At the time of writing, they own Tesla, Spotify, Shopify, Air Bnb and Amazon. This year, they did not perform well, but since inception, they are up an annualized 39%.

In this 3rd quarter 2021 letter, they expanded upon the appeal of Spotify, but not much. They do leave us with the following two charts:

Why Atlassian is Very Expensive ($TEAM)

Former proprietary trader Akram Razor released this article from behind his paywall.

Akram has no qualms about shorting something if the case is damn strong, which is all about putting the money where your mouth is.

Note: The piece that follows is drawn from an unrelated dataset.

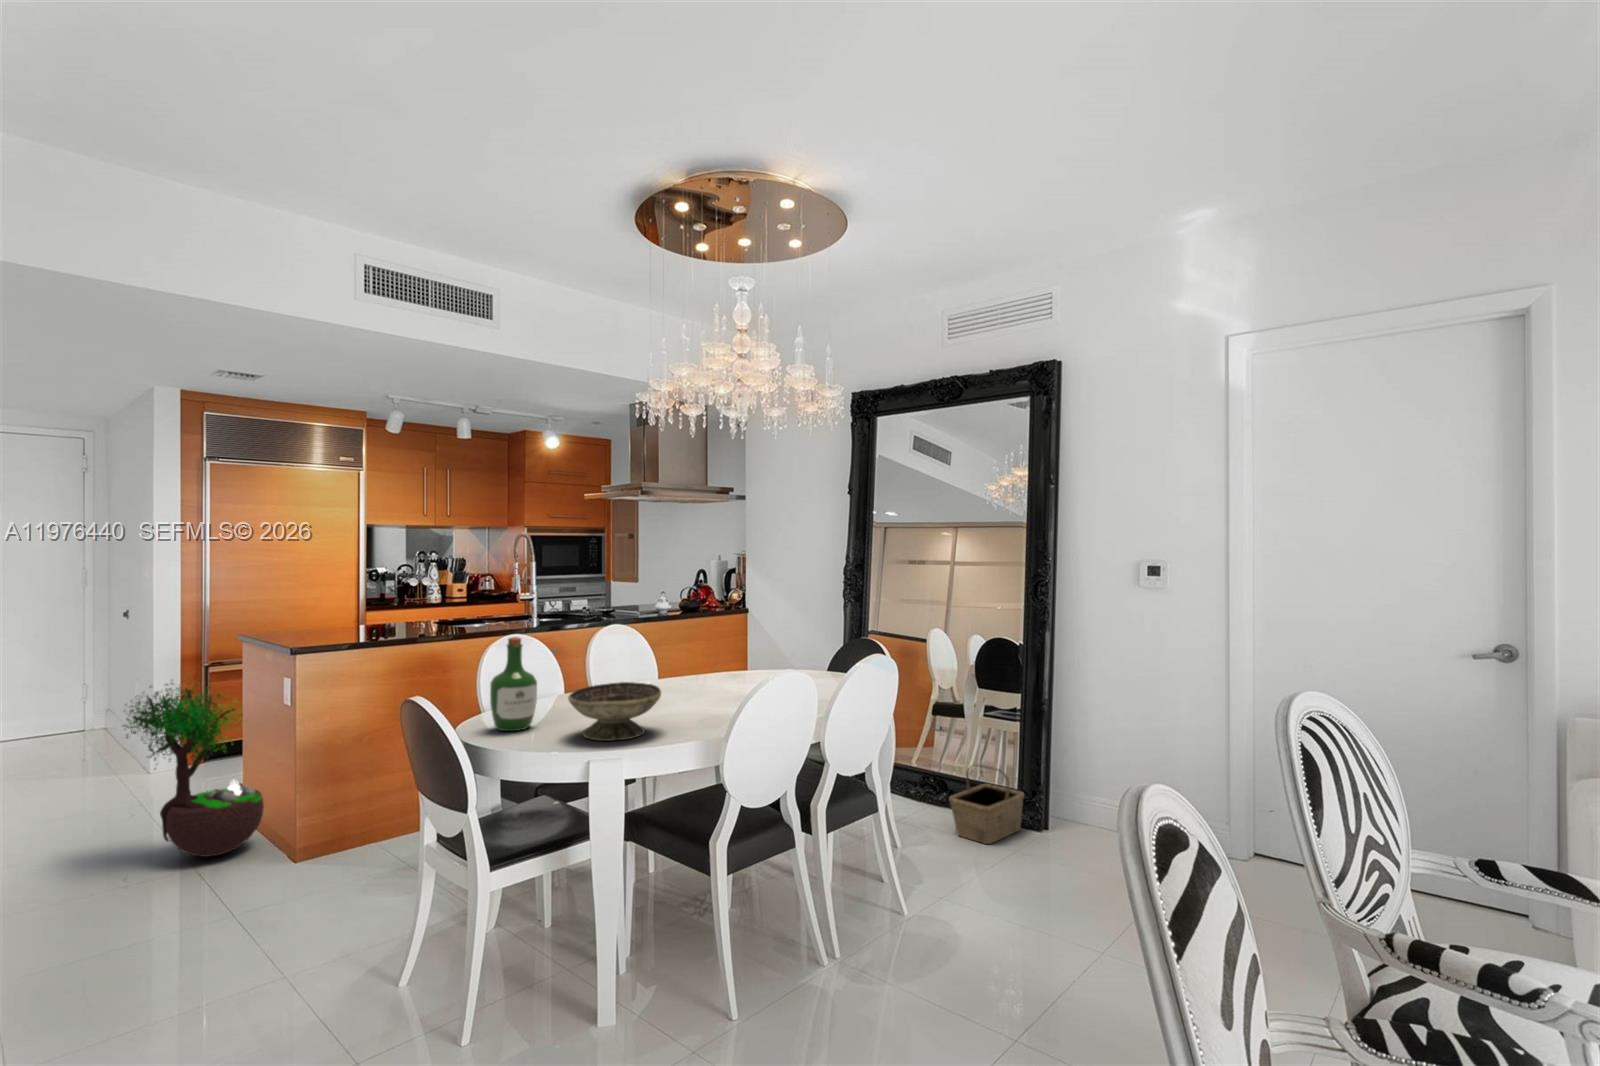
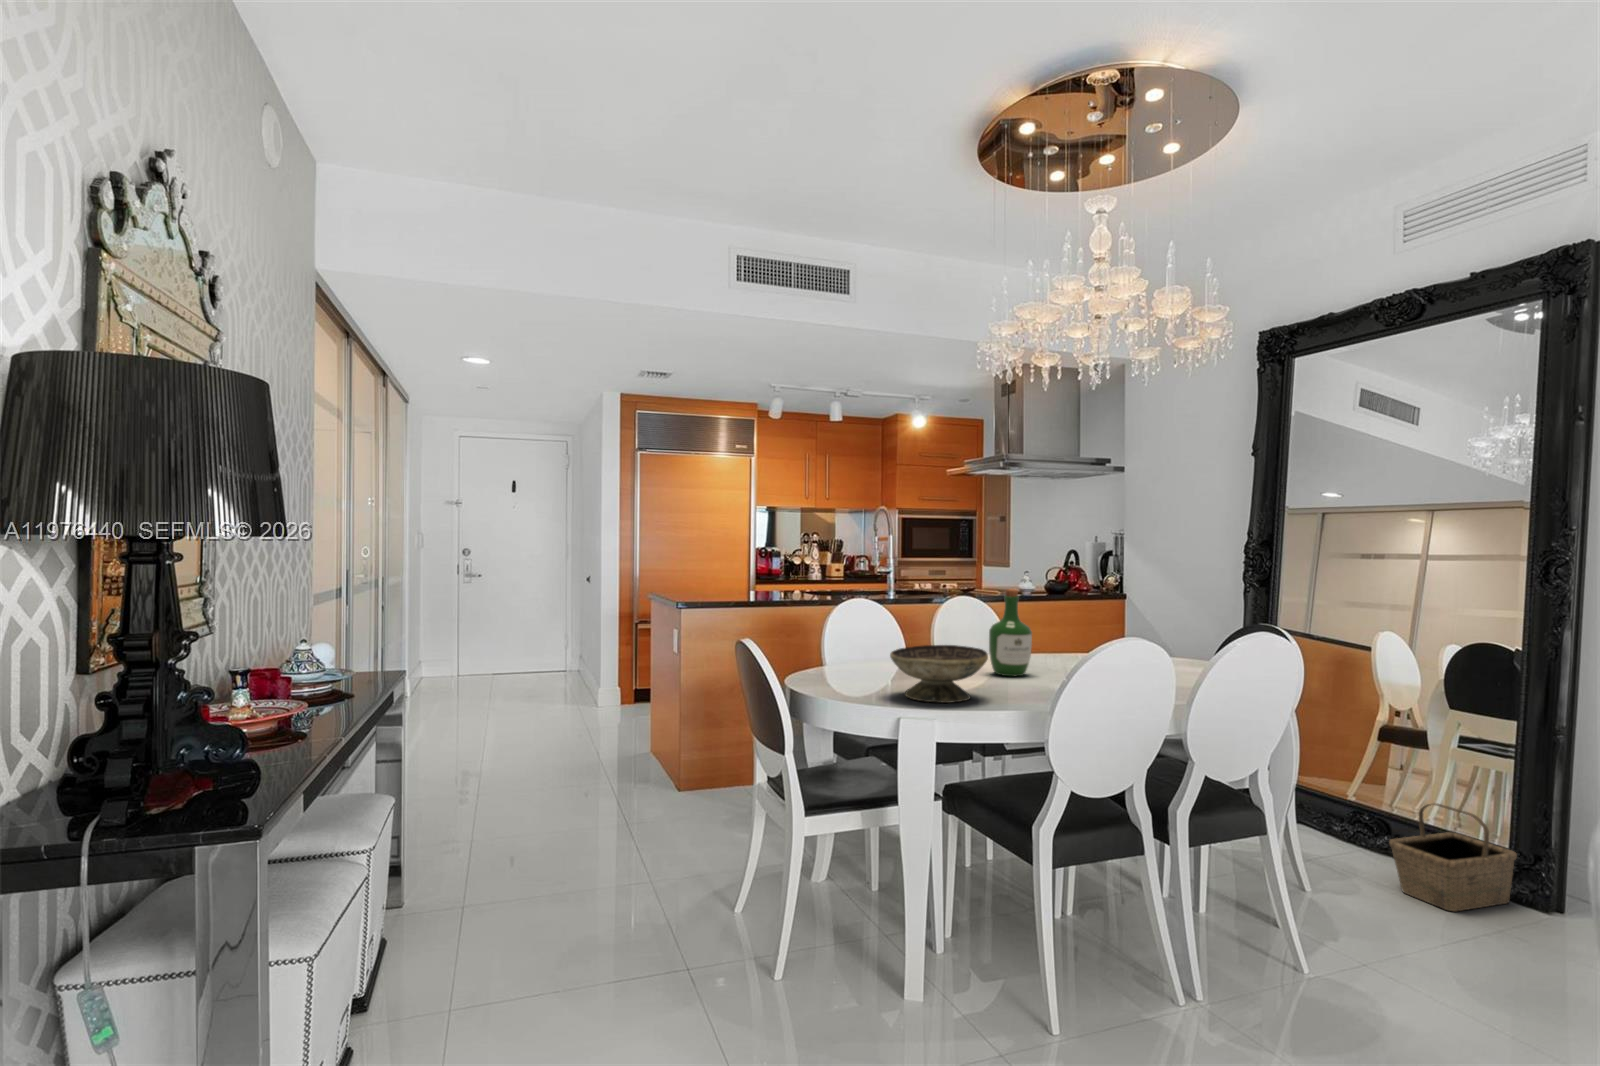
wine bottle: present [490,637,537,731] -> present [989,589,1032,676]
potted tree: present [124,681,264,857] -> none [561,616,658,779]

In this article, he compares Atlassian’s valuation to a few more established technology companies such as ServiceNow, Twilio, Workday and Salesforce versus the size of their revenue.

Akram also highlighted that they were doing so well possibly because of the move to shift server and on-premise solutions to the cloud. So what happens when once that is completed this year?

Amazon AWS Versus Cloudflare ($AMZN vs $NET)

This is the second piece that Akram released.

It deals with Cloudflare recent blog post about the high fees Amazon AWS is charging, versus the competition, for data transit fees.

This piece really showed some of the deep work these guys did in looking up these areas. AWS’s competitors are not charging higher fees, it is just that they were discounting their customers as part of a consortium.

There is also a discussion of how big the total addressable market is, how to compute it. According to Akram, we are still a bit far from edge computing becoming the 4th cloud provider.

But he also wonders what will happen if competition is so intense that Amazon AWS need to start discounting away those data transit fees.

By Akram’s estimation, that would amount to a rather substantial shave to the margins.

The bigger question is… if this intense competition affects the moat of the defacto leader, what does that say about the defensibility of the various cloud companies?